Podemos identificar na história da arte/educação brasileira, duas narrativas fundantes, as de Paulo Freire e Ana Mae Barbosa. Ambas elaboradas, desde suas primeiras produções em atenção às articulações contextuais, entre “lugar” e “mundo”, entre o local e o global. Seus trabalhos nunca obedeceram fronteiras, geográficas ou epistêmicas. É desse caráter expansivo que trataremos aqui, dos aspectos globais e de(s)coloniais das obras dessas duas referências fulcrais aos campos da educação e da arte/educação, também, brasileiras. Expansão realizada tanto pela “fratura incurável do exílio” 1 quanto engendrada pela recepção transnacional dessas epistemologias. A narrativa de Freire será revisitada aqui pela recepção atualizada 2 na perspectiva do feminismo negro de bell hooks. A de Ana Mae Barbosa, pela leitura feita por Ramon Cabrera Salort sobre sua abordagem triangular.

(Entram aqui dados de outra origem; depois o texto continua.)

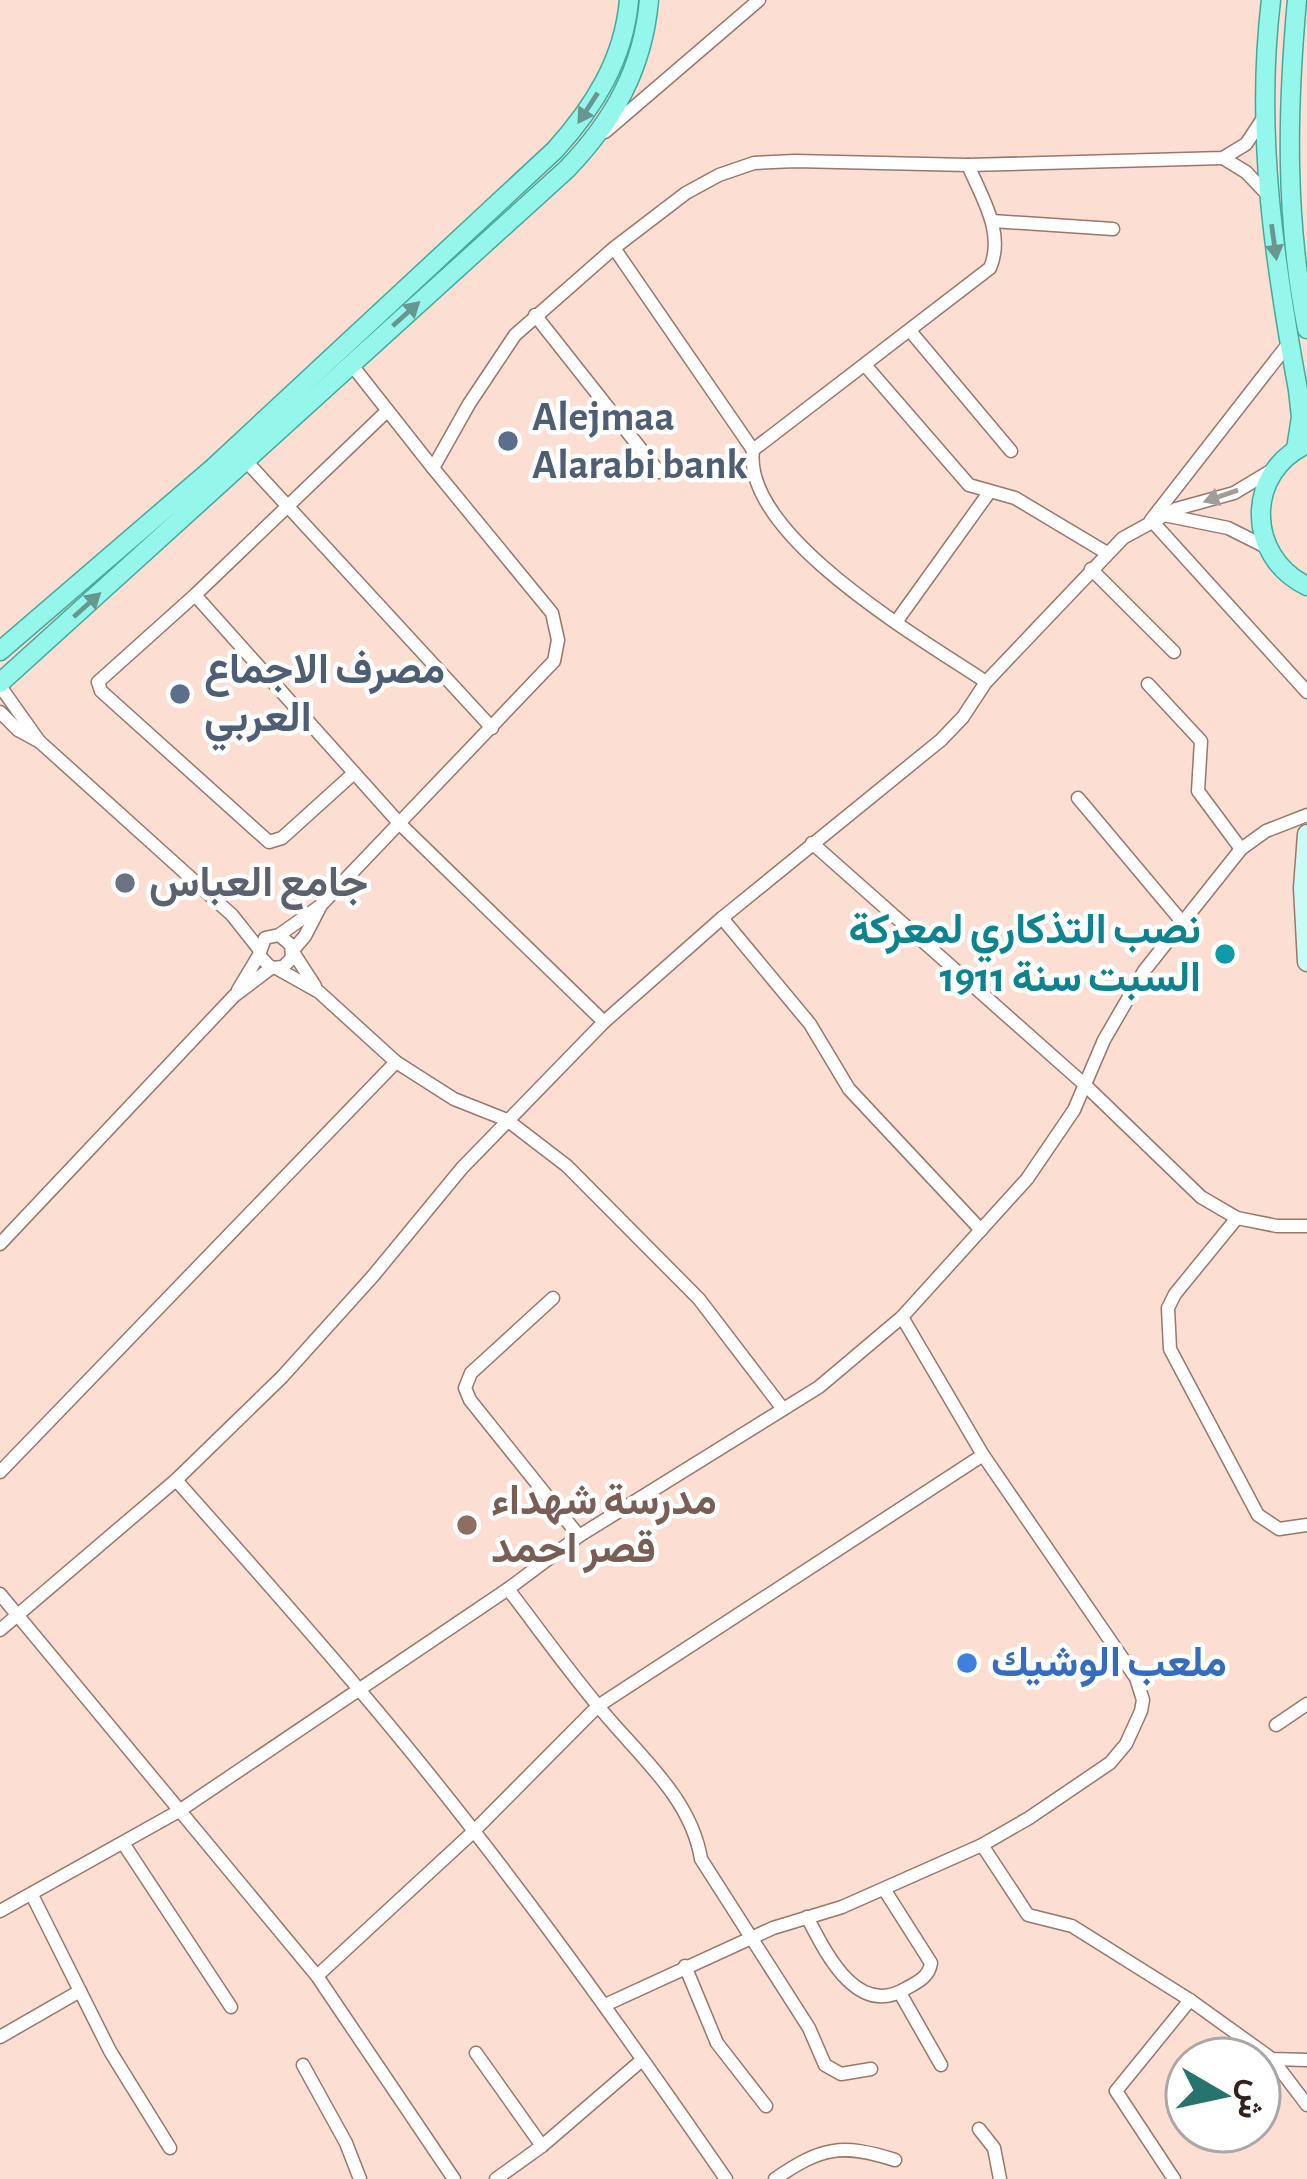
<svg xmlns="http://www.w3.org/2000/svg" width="1307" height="2179" viewBox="0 0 1307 2179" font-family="'Alegreya Sans',Vazirmatn,sans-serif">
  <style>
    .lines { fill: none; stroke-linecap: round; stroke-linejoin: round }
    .minor-casing { stroke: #99776b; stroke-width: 15 }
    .secondary-casing { stroke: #99776b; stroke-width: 21 }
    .primary-casing { stroke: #44a99b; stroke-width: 21 }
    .minor { stroke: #fff; stroke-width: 12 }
    .secondary { stroke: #cafbf5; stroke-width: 18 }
    .primary { stroke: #95f7ec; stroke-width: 18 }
    .oneway { fill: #68978f }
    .oneway2 { fill: #a29c99 }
    .service-dot { fill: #5c6f8a; stroke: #fff; stroke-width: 4.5 }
    .worship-dot { fill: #6b7280; stroke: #fff; stroke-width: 4.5 }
    .culture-dot { fill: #0f9aa8; stroke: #fff; stroke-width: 4.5 }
    .education-dot { fill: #8d6e63; stroke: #fff; stroke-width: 4.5 }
    .shop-dot { fill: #3f7fe0; stroke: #fff; stroke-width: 4.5 }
    .labels { text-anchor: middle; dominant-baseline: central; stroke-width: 9; stroke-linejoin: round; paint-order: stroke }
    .service-label { font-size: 42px; font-weight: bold; fill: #4e5e75; stroke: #fff; text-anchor: start }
    .worship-label { font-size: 42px; font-weight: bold; fill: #5b616d; stroke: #fff; text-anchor: start }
    .culture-label { font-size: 42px; font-weight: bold; fill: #0d838f; stroke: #fff; text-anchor: end }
    .education-label { font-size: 42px; font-weight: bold; fill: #785e54; stroke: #fff; text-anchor: start }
    .shop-label { font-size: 42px; font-weight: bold; fill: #366cbe; stroke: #fff; text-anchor: start }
  </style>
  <rect width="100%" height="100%" fill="#fcded3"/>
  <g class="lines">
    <defs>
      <g id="minor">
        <path d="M605,132L759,0"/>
        <path d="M1223,158L1246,172L1267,194"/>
        <path d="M968,165C982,198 1005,233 990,268L753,450C742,536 922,639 986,682"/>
        <path d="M992,221L1113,229"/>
        <path d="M614,248L753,450"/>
        <path d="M535,315L659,472"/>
        <path d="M911,332L1011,451"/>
        <path d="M1289,343L1151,520L1307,692"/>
        <path d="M351,364L433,468"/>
        <path d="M865,365L969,485L1015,498L1107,553"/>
        <path d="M246,461L492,728"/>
        <path d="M1164,515L1228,528L1266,547"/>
        <path d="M1091,569L1174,652"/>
        <path d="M195,595L400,824L604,1022"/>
        <path d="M896,622L988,494"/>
        <path d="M1148,684L1201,741L1198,791L1241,849"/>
        <path d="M0,686L39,741"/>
        <path d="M0,712L18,730L40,742L232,915L259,949"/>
        <path d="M354,773L282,838L269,842L101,691L98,682L195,595L386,412"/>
        <path d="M1078,798L1183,923"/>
        <path d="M812,843L1084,1084L1201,1197L1237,1218L1277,1226H1307"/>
        <path d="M722,918L810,1024L849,1089L981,1230"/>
        <path d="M279,935L291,945L292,958L283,967L271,968L259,955L265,938L279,935L320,906L554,661L558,640L552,613L433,468L469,404L515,335L614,248L686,193L719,175L754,163L795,161L968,165L1223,158L1246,144L1262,120"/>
        <path d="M293,950L305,936L320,907"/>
        <path d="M293,952L315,986"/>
        <path d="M278,969L319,992L396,1062L454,1099L507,1120L567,1166L699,1299L783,1409"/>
        <path d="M238,990L259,955"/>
        <path d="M1237,1218L1175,1294L1168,1308L1170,1349L1258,1515L1279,1529L1307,1525"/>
        <path d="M0,1244L234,996L271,968"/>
        <path d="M553,1298L471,1373L465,1388L470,1400L579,1536"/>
        <path d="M0,1472L396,1062"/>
        <path d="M176,1480C237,1549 298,1617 357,1687C490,1843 610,2011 726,2179"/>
        <path d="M508,1589C538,1628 567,1669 599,1707C637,1754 691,1797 701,1859L809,2028L825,2065L841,2074L871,2069"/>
        <path d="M0,1594L317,1976L454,2179"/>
        <path d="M0,1630L176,1480L282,1377L373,1276L462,1168L604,1022L722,918L941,740L963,717L986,682L1123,538L1176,509L1234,493L1274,469"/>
        <path d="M1276,1725L1307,1704"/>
        <path d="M123,1843L231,2007"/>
        <path d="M982,1845L1028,1915L1072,1926L1190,2000L1272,2059L1307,2060"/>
        <path d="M32,1895L110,2051L170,2148"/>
        <path d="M0,1911L179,1811L508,1589L579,1536L819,1387L902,1317L1027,1179L1074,1110L1104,1040L1144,971L1241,849L1266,831L1307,815"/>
        <path d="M807,1917C825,1951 856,2018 905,1989C918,1982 929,1977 931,1963L884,1889"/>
        <path d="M685,1966L717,2043L766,2106"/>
        <path d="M317,1976L472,1833L598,1706L983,1455"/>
        <path d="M900,1993L941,2065"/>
        <path d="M605,2005L773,1928L842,1907L982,1845L1029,1818L1110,1763L1126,1744L1141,1711L1143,1700L1136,1678L983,1455L902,1317"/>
        <path d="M0,2037L80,1991"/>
        <path d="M476,2053L542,2146"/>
        <path d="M1272,2059L1307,2105"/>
        <path d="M303,2065L346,2143L360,2179"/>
        <path d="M979,2129L994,2148L1000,2179"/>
        <path d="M496,2179L542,2146L642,2060"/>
        <path d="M775,2179C821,2147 842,2143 895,2160"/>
        <path d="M1174,2179L1116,2091L1190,2000"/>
      </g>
      <path id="secondary" d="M1307,834L1303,888L1307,962"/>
      <g id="primary">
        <path d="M1271,0C1255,132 1274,259 1298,390L1301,417L1296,449"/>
        <path d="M1297,0C1287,111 1285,219 1307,329"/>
        <path d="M1307,444C1245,472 1246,557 1307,586"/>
        <path d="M0,651L213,468L555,150C594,107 624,59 629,0"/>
        <path d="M0,683L567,169C614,120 643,68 649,0"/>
      </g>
    </defs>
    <use href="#minor" class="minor-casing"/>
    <use href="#secondary" class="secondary-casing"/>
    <use href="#primary" class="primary-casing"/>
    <use href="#minor" class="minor"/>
    <use href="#secondary" class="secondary"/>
    <use href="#primary" class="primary"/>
  </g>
  <defs><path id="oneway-solid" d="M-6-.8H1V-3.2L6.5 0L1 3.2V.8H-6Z" transform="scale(3)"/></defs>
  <g class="oneway">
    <use href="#oneway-solid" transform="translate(588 108) rotate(123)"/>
    <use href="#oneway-solid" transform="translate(1274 242) rotate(82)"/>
    <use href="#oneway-solid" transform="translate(406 314) rotate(-42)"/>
    <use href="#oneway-solid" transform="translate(87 605) rotate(-42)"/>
  </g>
  <use class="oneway2" href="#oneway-solid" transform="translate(1221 496) rotate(161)"/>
  <g class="service-dot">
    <circle cx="508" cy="441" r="12"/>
    <circle cx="180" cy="694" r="12"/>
  </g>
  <circle class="worship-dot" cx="125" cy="883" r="12"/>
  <circle class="culture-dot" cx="1225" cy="954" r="12"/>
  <circle class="education-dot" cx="467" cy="1525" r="12"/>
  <circle class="shop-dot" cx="967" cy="1663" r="12"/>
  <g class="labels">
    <g class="service-label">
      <text x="532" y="417">Alejmaa<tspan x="532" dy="48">Alarabi bank</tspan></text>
      <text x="204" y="670">مصرف الاجماع<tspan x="204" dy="48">العربي</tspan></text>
    </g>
    <g class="worship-label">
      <text x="149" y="883">جامع العباس</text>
    </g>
    <g class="culture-label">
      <text x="1201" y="930">نصب التذكاري لمعركة<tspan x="1201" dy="48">السبت سنة 1911</tspan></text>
    </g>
    <g class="education-label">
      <text x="491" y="1501">مدرسة شهداء<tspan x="491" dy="48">قصر احمد</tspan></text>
    </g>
    <g class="shop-label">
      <text x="991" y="1663">ملعب الوشيك</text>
    </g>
  </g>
  <g transform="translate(1223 2095) rotate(99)"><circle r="57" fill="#ffffff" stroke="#aca7a5" stroke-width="3"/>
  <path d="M0-9L21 45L0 30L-21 45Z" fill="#29736f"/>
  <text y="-18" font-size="33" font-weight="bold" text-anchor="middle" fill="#30221d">ش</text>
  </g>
</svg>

Delineando alguns dos conceitos fundamentais a essas elaborações, serão abordados aqui “uma outra globalização” como entendida por Milton Santos e o termo de(s) colonial não somente pela dimensão teórica de Walter Mignolo, Aníbal Quijano e Catherine Walsh, mas também em sua dimensão poética pelas narrativas de Grada Kilomba, Rosana Paulino e Chimamanda Adiche.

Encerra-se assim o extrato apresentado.